Snippets

After the New Orleans New Year attack, Trump wrote that this confirmed that our country was unsafe because criminals were crossing the border. A Fox News host said that the country would soon be safer after Trump closed the border. Marjorie Taylor Greene suggested the same. This was said even though the terrorist, an Army veteran, was an American citizen born and raised and living in Texas. Perhaps what Trump and the others were really suggesting is that we close the border between Texas and the rest of the country. This might not make the United States safer, but it would make me feel better.

I was surprised that the New Orleans terrorist was flying an ISIS flag. Trump destroyed that organization in 2019. Or at least that is what he said.

The Washington, D.C., homicide rate, which increased while Trump was president, has been decreasing.

His death brings to mind some Jimmy Carter trivia as well as a story about his mother. This is drawn from Jonathan Alter, His Very Best: Jimmy Carter, A Life (2020). Because he was a veteran, Carter qualified for and lived in a new government housing complex shortly after leaving the Navy. He thus became the only president to have lived in public housing.

Carter is the last president not to have golfed while in office.

It was loudly proclaimed that the Carters did not lie. A reporter asked Jimmy’s mother about this, and Lillian Carter conceded that the family told white lies. When the reporter asked for an example, Miss Lillian replied, “Remember how when you walked in here, I told you how sweet and pretty you were?”

“Where all think alike, no one thinks very much.” Walter Lippman.

I had a dream I was in hell; I was trapped in a corner at an endless cocktail party by a birder.

Given our divided country, I like to recall the words of some political and historical observers: “Conservatives are but people who learned to love the new order forced upon them by radicals.” And: “Radicals: Those who advance and consolidate a position for the conservatives to advance a little later.”

Snippets

“I wouldn’t mind paying taxes, if I knew they were going to a friendly country.” Dick Gregory.

President Biden is a disappointment. He has visited scenes of natural disasters and not once flicked out rolls of paper towels.

How old do you have to be to understand why I was taught to squeeze the toothpaste tube only from the bottom?

I am wondering when Florida or some other state will ban reruns of “Star Trek.” Tony Horwitz in Confederates in the Attic: Dispatches from the Unfinished Civil War (1998) reports that some white supremacists protested the show because to them, Mr. Spock—half human, half-Vulcan—was a coded promoter of miscegenation.

A story in a Jimmy Carter biography that I hope is true: Carter had said that he followed what his parents taught him, and he would never tell a lie. A reporter interviewed Jimmy’s mother and asked whether it was true that the Carters told no lies. Miss Lillian replied, “Maybe a little white one.” Asked for an example, Miss Lillian continued, “Remember how when you walked in here, I told you how sweet and pretty you were?”

Some people have tact and others tell the truth.

We had made it to the open sky after ascending the steep, slippery, worn, damp stairs. We were wet from the plunge in the cave’s pool, a cenote. At the picnic table next to us, two women were also toweling off. One then began putting on suntan lotion. I said that if she were planning to go into another cenote a few hundred meters away, that was mistake since she would just have to wash it off. To keep the waters in cenotes uncontaminated, swimmers must shower off lotions, perfumes, deodorants, and the like before going into the water. Even though you might think of Yucatan as a warm place, the cenote showers are colder than any mixed drinks I had there. I learned that the women were from the Netherlands. I asked to see their thumbs. They looked puzzled. I said that I heard that the Dutch all had large thumbs to plug holes in the dikes. This is a witticism I invariably drop when meeting someone from Holland because it invariably amuses me and no one else. One was a nurse and the other a social worker. They worked together in a drug addiction clinic for 18–24-year-olds. Even in the civilized Netherlands addiction destroys lives. It was sad that they said that fentanyl was becoming an increasing problem.

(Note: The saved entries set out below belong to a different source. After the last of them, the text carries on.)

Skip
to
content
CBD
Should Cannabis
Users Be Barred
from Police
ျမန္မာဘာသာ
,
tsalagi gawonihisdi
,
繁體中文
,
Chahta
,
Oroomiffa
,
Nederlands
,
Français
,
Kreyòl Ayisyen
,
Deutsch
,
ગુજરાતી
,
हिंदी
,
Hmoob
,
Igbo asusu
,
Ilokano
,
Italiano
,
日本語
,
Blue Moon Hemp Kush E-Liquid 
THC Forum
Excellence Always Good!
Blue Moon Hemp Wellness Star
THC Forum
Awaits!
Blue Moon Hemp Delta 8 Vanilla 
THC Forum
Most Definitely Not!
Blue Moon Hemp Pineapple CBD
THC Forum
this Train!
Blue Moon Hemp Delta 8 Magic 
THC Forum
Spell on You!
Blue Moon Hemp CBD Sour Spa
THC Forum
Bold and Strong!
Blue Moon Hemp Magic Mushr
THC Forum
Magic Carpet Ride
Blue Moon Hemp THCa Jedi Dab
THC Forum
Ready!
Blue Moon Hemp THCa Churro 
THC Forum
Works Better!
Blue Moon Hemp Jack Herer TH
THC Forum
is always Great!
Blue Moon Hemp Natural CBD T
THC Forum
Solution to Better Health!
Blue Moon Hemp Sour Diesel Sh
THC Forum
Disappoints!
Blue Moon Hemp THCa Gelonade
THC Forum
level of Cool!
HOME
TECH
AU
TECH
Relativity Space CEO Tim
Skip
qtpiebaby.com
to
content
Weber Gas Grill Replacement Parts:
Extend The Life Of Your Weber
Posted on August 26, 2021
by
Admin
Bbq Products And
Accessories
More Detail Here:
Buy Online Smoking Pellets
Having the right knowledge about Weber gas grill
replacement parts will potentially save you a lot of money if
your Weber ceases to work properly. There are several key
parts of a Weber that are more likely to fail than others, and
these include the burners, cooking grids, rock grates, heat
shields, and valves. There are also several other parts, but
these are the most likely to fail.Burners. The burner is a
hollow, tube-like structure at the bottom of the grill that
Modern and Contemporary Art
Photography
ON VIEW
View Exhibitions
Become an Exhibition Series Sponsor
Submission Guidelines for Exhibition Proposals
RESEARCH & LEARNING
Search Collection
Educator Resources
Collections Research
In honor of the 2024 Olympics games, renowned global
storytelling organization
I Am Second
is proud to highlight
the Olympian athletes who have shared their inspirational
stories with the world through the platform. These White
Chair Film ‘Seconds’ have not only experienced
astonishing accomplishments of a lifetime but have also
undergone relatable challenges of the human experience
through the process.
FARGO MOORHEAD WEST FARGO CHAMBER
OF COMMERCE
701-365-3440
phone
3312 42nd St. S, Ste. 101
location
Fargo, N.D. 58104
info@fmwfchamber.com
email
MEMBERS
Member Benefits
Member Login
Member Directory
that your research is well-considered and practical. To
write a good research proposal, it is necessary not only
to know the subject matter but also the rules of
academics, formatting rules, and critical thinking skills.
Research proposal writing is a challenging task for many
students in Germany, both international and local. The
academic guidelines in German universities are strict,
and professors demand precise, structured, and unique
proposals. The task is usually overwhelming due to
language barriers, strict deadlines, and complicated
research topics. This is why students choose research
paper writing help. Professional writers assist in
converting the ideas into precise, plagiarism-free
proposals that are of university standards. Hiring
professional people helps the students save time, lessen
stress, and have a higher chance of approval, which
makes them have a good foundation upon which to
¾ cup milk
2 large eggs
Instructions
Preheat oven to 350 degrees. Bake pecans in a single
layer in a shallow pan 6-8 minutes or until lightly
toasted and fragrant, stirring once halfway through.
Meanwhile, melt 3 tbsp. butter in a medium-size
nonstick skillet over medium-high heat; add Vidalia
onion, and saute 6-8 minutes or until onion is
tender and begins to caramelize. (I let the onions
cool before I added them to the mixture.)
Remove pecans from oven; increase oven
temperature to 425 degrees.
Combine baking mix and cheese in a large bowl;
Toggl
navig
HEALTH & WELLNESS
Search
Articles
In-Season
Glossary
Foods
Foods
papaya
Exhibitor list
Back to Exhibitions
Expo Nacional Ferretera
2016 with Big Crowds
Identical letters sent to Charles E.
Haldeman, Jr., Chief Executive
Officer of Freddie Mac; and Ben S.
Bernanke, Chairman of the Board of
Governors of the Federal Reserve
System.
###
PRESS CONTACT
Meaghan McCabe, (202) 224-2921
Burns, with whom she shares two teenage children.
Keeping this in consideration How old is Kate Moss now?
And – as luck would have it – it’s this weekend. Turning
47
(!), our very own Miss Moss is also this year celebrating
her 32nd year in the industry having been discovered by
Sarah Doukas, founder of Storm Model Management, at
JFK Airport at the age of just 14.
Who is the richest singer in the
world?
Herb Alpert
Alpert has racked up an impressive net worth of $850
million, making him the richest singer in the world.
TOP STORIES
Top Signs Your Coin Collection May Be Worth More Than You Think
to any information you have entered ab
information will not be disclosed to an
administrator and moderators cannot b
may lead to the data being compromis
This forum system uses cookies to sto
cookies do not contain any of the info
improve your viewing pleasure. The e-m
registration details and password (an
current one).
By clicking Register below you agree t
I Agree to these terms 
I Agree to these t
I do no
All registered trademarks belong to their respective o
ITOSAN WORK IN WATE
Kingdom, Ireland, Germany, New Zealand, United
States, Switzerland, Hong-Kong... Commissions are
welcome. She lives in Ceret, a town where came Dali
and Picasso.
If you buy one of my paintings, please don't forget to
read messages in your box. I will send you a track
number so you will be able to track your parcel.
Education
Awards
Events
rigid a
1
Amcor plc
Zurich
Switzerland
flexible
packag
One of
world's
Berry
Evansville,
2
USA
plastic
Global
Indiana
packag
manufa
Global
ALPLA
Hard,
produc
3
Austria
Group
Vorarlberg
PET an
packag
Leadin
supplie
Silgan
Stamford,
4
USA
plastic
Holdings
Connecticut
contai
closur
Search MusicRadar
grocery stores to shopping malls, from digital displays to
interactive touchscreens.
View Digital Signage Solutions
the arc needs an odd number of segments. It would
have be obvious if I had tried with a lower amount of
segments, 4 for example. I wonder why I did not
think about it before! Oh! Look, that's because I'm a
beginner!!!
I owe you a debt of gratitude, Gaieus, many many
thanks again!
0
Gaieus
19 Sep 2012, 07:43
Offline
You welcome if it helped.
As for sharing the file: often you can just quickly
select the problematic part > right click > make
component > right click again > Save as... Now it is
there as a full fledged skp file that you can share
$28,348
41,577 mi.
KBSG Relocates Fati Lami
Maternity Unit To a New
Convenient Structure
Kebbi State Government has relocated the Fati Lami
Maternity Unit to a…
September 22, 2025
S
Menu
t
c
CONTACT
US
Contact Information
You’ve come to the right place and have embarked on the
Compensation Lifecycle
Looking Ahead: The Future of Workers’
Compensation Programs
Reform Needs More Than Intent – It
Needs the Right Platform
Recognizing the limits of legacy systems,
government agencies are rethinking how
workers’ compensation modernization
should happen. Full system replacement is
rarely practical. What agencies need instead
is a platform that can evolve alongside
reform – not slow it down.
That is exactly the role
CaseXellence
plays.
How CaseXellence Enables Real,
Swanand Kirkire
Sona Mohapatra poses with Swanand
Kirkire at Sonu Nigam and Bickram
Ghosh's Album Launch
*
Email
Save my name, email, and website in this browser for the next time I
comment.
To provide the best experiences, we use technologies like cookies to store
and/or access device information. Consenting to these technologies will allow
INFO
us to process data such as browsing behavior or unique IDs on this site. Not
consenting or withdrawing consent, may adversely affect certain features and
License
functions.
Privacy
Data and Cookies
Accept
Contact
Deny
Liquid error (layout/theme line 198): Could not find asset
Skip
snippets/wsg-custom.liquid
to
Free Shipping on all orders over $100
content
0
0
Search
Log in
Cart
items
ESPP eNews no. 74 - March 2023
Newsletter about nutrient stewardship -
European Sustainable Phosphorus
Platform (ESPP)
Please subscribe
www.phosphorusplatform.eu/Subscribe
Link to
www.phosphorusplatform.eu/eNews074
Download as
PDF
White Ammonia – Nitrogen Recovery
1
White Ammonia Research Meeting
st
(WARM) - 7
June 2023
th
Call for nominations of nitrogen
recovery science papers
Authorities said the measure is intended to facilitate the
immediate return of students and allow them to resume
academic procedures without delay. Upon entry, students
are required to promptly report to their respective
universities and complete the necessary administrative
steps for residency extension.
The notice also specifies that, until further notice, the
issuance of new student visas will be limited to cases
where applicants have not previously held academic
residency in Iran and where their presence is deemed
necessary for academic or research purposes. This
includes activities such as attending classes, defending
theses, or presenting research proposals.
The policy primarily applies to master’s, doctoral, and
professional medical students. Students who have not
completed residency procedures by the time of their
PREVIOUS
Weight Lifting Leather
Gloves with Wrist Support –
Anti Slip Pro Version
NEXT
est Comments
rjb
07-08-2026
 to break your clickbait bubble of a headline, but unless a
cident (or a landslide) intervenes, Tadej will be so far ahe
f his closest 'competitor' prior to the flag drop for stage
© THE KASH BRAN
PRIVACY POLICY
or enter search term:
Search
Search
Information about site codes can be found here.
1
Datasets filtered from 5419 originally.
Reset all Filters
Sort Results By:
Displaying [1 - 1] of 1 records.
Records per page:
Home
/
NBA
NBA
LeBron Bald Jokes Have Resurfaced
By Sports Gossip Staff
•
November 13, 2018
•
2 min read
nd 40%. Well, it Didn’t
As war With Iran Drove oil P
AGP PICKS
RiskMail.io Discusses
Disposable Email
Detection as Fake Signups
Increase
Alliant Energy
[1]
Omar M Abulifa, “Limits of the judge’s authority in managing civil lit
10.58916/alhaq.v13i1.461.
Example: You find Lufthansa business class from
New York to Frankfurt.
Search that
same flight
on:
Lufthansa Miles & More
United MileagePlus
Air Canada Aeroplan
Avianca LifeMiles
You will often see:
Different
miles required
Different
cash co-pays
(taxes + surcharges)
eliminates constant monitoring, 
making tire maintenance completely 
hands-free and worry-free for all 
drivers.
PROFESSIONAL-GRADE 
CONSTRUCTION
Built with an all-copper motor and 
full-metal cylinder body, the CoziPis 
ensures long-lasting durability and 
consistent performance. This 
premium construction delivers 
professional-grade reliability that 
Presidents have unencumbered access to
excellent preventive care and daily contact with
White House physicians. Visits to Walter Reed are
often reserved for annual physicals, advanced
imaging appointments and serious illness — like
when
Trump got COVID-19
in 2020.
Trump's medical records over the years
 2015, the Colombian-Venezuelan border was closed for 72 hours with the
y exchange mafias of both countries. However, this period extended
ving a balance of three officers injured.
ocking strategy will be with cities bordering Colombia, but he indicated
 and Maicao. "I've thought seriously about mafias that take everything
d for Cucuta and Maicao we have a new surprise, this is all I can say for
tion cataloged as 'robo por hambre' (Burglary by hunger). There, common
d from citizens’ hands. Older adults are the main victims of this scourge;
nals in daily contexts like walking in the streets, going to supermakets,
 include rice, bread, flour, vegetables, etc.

A boss a while back was being interviewed on television. He said that, of course, no one actually made the median salary. Yet another reason, I thought, to get out of the job I was in.

An elderly woman at the pharmacy was deciding which of her drugs she should take home because she could not afford them all. I felt very sadly American as the scene unfolded.

A few years back an observer said, “Our forefathers objected to taxation without representation. Now we would be glad to get taxation without misrepresentation.”